My flawless Pam Beasley inspired fast, fast, fast race plan for last Saturday's Soldier Field 10 mile didn't exactly pan out as planned. The race turned into more of a fast, doddle, scoot kinda day for me.
Sometimes PR's and finish times just don't do race day justice, and the 2012 Soldier Field 10 Mile last Saturday was just that for me. This race offered confirmation for me that not only am I a wuss to running in heat and freezing cold temps, but I'm also a mental mess when it comes to racing into the wind. Basically I'm learning that my best races come only on partly cloudy days with temps in the high 50's to low 60's where there is no wind and my legs and stomach feel awesome...so pretty much once in a blue moon.

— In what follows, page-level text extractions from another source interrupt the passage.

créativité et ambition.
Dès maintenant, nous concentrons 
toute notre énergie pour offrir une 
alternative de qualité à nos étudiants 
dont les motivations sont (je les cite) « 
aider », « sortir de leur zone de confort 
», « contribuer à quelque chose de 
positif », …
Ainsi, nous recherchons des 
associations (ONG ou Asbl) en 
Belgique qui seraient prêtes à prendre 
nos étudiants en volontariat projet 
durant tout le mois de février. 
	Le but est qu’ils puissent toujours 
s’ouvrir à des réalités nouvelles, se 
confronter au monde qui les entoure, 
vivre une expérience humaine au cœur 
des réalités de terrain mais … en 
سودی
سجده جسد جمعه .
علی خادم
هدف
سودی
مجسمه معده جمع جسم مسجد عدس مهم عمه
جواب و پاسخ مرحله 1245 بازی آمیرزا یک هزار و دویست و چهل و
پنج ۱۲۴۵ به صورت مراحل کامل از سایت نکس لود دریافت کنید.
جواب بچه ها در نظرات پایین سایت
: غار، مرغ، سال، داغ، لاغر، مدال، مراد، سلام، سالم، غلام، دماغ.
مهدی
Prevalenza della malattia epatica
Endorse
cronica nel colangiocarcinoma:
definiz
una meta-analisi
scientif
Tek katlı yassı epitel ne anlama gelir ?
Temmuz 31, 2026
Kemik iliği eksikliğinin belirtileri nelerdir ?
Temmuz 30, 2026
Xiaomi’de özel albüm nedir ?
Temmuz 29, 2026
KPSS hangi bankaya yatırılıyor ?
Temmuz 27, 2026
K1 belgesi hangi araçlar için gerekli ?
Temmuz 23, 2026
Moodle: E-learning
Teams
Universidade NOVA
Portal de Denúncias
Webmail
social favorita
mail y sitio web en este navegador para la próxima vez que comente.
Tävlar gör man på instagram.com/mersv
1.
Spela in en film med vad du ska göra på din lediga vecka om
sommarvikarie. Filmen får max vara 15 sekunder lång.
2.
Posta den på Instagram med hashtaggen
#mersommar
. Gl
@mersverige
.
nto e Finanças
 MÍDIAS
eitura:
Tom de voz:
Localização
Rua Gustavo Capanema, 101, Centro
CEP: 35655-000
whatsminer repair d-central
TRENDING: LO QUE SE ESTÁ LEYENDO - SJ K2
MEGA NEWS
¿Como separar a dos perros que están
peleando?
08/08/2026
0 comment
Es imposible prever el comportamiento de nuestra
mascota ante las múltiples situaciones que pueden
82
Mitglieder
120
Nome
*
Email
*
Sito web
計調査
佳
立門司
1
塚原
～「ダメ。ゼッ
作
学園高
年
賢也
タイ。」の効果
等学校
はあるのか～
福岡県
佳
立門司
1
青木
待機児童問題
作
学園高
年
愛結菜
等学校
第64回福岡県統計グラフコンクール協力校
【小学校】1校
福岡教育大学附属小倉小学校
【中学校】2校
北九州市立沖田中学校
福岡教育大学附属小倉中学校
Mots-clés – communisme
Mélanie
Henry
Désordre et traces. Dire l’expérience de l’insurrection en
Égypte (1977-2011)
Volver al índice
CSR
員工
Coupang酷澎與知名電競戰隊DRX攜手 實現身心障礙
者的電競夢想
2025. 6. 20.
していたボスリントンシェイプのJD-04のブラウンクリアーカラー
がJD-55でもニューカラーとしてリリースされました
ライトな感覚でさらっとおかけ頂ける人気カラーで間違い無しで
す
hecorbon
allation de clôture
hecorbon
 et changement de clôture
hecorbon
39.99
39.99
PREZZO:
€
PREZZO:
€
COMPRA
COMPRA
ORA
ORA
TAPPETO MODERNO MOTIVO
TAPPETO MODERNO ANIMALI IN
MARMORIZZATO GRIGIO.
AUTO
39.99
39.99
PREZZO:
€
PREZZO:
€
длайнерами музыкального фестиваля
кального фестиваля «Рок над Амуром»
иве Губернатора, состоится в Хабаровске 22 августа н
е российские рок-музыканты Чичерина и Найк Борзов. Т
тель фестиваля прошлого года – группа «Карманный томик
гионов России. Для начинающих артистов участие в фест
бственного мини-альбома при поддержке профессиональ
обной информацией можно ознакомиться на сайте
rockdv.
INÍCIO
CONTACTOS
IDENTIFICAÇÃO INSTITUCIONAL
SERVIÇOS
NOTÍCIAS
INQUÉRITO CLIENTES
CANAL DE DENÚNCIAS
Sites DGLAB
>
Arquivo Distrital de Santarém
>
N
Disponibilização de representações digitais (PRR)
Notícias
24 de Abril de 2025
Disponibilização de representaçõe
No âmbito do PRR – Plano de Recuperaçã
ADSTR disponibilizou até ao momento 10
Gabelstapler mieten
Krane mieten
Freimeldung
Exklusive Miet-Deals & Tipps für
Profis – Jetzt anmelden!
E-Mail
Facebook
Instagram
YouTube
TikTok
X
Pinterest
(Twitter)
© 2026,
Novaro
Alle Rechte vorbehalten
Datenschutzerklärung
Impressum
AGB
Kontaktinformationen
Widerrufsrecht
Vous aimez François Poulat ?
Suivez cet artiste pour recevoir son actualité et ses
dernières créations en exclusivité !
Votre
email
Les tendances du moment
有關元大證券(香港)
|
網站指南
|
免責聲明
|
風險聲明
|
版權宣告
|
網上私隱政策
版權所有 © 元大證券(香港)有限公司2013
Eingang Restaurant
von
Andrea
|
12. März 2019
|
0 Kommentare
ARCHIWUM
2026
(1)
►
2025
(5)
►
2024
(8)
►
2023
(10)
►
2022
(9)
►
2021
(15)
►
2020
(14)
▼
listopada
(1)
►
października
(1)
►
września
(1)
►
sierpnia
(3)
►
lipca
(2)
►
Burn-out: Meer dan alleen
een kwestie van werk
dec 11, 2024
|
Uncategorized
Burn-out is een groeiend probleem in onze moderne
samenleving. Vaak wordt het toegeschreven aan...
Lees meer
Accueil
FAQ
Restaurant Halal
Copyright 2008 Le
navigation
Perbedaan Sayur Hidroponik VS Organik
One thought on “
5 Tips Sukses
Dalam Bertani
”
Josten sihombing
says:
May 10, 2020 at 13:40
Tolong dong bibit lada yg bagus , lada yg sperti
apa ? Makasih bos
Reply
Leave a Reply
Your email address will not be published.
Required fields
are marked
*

I toed the line on Saturday morning ready to hit this 10 miler hard. Temps decided to play nice that morning and the legs felt pretty rested and ready to turn it on and hit my goal pace of 6:25-6:29 miles. As I stood at the start, I had no idea that there were some fairly strong winds coming off the lake and pegged the conditions perfect for a finish under 1:05. When I should have been mentally pumping myself up to compete before the gun went off making myself aware of my surroundings, instead my mind was just off in la-la land about how it wasn't 90 degrees and sunny out like the week prior.
When the gun went off I tried to start out controlled and had the intention of clocking 6:40 for Mile 1, but the course wove through a tunnel where my garmin lost signal. At that point in time I decided to just run by feel and not look at my watch until the 3 mile marker. Just after mile 2 I realized there was a fairly strong wind at my back that was helping me settle very comfortably into a 6:20 pace for those first 3 miles. I felt relaxed and completely controlled and even started thinking that there was a small chance that I could squeeze in just under 1:04 and wiggle my way down to the top 5 women.
|Photo courtesy of Charlyn|
As the miles clipped on with the wind at my back, I begun to slowly realize around mile 4 that the wind that seemed to be guiding me along on the way out was going to be blowing directly in my face for the 5 miles back right off the lake. Even before I got to the 5 mile marker I had already begun to acknowledge how much the wind was going to suck the life out of me and justified slowing my pace a bit. The first 5 miles I was running with some dude that was shooting for the same finish as me. As we turned into the wind, he was holding steady at 6:30 and I begun to let myself drop back. He turned back for a second and basically told me to get my act together and get up with him. Instead of saying "okay...you're right. I'm not a pansy and I can run with the boys" I said "I don't know how to race against the wind".
|Photo courtesy of Charlyn|
I don't know how to race against the wind???
What? Who says that?
Before I even was experiencing the challenge I had already begun to make excuses and told myself that the wind was going to slow me down. At the half way point my split was 32:23 where my pace felt manageable for the remaining 5 miles, but as I begun to battle the fairly strong winds coming off the lake my pace drastically slowed. My mind begun to stray like crazy where the only thoughts I seemed to be processing all had to do with the wind.
This wind is eating my quads alive.
This wind is sucking the life out of me.
There isn't anyone or thing to even draft off of.
I can't keep my pace when these gusts are blowing me all over the place.
Blah blah blah.
I lost it all in the mind, and that is a tough pill to swallow. I had no post race soreness, no aches, and I wasn't really even tired afterwards. I actually felt like I could have pumped out another 10 miles at 7 minute pace right after crossing the finish line, which is never a good sign.
Still managed a 57 second PR, but I also allowed myself to pick up 2 minutes in the back half as I mentally checked out, and those 2 minutes are a tough reality to face. All and all, this wasn't a terrible race and my finish time is still a PR for me. But when you know that you ran a race like a putz mentally giving in at the half way point and walk away from the finish line feeling like you've still got a full tank of gas, it's like shooting yourself in the foot. Not every race is going to be amazing and produce a PR that leaves you feeling like you can do anything, and that goes for all runners. Professional or amateur.
I would love to walk away from this race proudly saying that I earned those 57 seconds, but I don't want to ignore the fact that I'm capable of running a race 10x better then the one I produced. Instead this PR will serve as a gentle reminder that even though I've made baby steps as an athlete in the past year, there is still a lot more work for me to put in to achieve my goals. Being a running rockstar will never come easy.
But now I know that it's time to step up my mental game.
If I want to run with the big dogs, gotta start thinking and racing like the big dogs.